任命権を持つお母さまとお父さまがネクターさんを私の『付き人』にしたのだ。その時点で、彼はもうお屋敷に戻れないと悟っているのだろう。
「お嬢さま、お茶が入りましたよ」
「……ありがとうございます」
エンさんの話を聞いて、もっとネクターさんのことが知りたいと思っているのに。
プレー島群の国を見て回ろう、と始まった旅だから、それが終わったら、きっとおしまいになるはずだ。この旅も、私たちの関係も。
終わる前に――ネクターさんが抱えている荷物を、一緒に背負ってあげたいと思うのは、変なことだろうか。
ソロソロとネクターさんの顔を見ないように、私は机に向かう。
机の前に置かれた座椅子に腰かけると、見計らったようにお茶の入った陶器椀が差し出された。
「お嬢さまがそのようなお顔をされては、僕も悲しくなってしまいます。
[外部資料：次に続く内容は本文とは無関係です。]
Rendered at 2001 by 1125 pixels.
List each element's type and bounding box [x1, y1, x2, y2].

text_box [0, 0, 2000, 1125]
まだ、紅楼にもついたばかりですから。あまり先のことを考えても仕方がありませんよ」
ネクターさんの諭すような物言いが、ツンと胸の痛みに変わる。
「まずは、紅楼を楽しみましょう。晩ご飯は、お嬢さまが食べたいとおっしゃっていたドラゴンの唐揚げをエンに頼んでみましょうか」
「……そう、ですね!」
ネクターさんになぐさめられるなんて、これじゃいつもと正反対だ。
でも、彼の言う通り。お別れだって、まだまだ先のことなんだし! せっかく来たんだから、紅楼を楽しまなくちゃ。
私は無理やりに笑顔を作って、顔を上げた。
「やはり、お嬢さまには笑顔がお似合いですよ」
たおやかな、花が開くような美しい笑みに瞬殺されて、私は再び顔を伏せる。
くそぅ……イケメンネクターさんめ。
こんな時ばっかり、優しくてずるいんだから。
「……お嬢さま、お顔が怖いです」
「なんでもありません! まったく! どうしてネクターさんって、ネガティブなくせにイケメンなんですか!」
「すごい文句ですね」
「もう! お茶までおいしいなんてずるいです!」
「それは良かったです」
ネクターさんと一緒に飲む紅楼のお茶は、甘くて優しい。
やっぱりネクターさんは、料理人に戻るべきなのだ。何があっても。彼が、何を抱えていても。